## TEXT SECTION
━━━━━━━━━━

Best way to analyze diversity of data with multiple factors


I am working on an assay to evaluate the impact of three factors on bacterial diversity: treatment (treatment1, treatment2, or control), dose (control or three different doses), and sample harvest time (t1 or t2). As I am not experienced with multivariate designs, I would appreciate your advice on analyzing diversity to highlight the potential effects of these factors. I am unsure if directly studying the effect of one factor on the entire dataset is appropriate, as the other two factors could mask some effects.

Regarding beta-diversity analysis: For instance, if I want to examine the dose effect only for samples harvested at t2, should I subset the data to include only t2 samples and then perform the qiime diversity beta-group-significance analysis? And what if I want to further analyze only samples harvested at t2 and treated with treatment1? Should I subset the data again to include only treatment1 samples?

━━━━━━━━━━

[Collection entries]
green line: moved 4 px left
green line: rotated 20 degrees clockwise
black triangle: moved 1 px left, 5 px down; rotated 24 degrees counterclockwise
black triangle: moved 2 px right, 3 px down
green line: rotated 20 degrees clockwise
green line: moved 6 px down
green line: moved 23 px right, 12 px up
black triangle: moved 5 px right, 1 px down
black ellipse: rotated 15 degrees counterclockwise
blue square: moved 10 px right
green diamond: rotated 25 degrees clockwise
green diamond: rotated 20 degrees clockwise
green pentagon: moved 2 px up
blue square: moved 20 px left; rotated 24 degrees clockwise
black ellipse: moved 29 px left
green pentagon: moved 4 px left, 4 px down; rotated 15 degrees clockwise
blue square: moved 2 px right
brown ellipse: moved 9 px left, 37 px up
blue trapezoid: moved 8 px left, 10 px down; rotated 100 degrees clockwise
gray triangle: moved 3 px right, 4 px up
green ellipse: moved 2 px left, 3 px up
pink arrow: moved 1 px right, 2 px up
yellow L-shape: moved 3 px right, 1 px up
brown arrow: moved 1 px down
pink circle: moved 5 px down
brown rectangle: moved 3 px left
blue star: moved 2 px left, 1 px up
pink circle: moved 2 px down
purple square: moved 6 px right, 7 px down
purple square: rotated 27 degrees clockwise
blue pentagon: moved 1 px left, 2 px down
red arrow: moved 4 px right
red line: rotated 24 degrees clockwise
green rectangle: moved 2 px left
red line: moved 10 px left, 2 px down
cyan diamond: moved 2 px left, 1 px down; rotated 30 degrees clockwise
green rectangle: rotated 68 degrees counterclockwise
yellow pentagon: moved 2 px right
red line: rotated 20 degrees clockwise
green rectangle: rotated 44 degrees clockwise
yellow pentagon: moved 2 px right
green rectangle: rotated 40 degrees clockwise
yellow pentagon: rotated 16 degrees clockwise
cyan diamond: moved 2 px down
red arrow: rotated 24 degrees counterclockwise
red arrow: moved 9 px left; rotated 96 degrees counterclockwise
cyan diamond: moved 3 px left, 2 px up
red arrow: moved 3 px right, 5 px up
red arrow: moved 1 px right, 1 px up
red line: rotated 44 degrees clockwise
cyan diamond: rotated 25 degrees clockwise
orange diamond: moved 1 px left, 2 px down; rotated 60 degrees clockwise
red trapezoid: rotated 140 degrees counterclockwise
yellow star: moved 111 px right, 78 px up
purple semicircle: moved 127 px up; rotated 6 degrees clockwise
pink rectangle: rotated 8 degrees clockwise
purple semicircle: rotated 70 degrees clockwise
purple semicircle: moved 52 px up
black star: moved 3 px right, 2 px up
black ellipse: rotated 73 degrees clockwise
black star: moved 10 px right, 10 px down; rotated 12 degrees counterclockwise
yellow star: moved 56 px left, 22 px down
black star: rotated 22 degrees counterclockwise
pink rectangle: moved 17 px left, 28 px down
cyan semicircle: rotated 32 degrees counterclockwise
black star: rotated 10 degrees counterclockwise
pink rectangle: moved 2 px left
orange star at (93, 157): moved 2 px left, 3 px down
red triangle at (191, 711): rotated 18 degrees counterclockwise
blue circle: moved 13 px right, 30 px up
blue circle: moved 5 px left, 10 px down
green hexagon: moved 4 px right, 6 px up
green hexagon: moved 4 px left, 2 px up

━━━━━━━━━━

## REQUIRED ACTION A
In the forum post on analyzing diversity data, swap "bacterial diversity" for "microbial diversity" and give the passage again, beginning at the words "Best way to" and stopping after "mask some effects.".
## REQUIRED ACTION B
Write the next part of the forum post on analyzing diversity data, picking up after its last sentence.
These rows have no connection to the forum post on analyzing diversity data.

## EXPECTED ANSWER A
Best way to analyze diversity of data with multiple factors


I am working on an assay to evaluate the impact of three factors on microbial diversity: treatment (treatment1, treatment2, or control), dose (control or three different doses), and sample harvest time (t1 or t2). As I am not experienced with multivariate designs, I would appreciate your advice on analyzing diversity to highlight the potential effects of these factors. I am unsure if directly studying the effect of one factor on the entire dataset is appropriate, as the other two factors could mask some effects.

## EXPECTED ANSWER B
I am also struggling to understand how the adonis test can be appropriately used here. If I suspect that the harvest time factor introduces more noise than information, what is the best way to proceed? I saw in another post that it is possible to 'remove' the variance of factors I am not interested in, but I couldn't figure out how to write the p-formula exactly.

For alpha-diversity analysis: I have the same question: should I subset the data to a certain level before performing the qiime diversity alpha-group-significance analysis, or is there a better approach?

Thank you in advance for your help!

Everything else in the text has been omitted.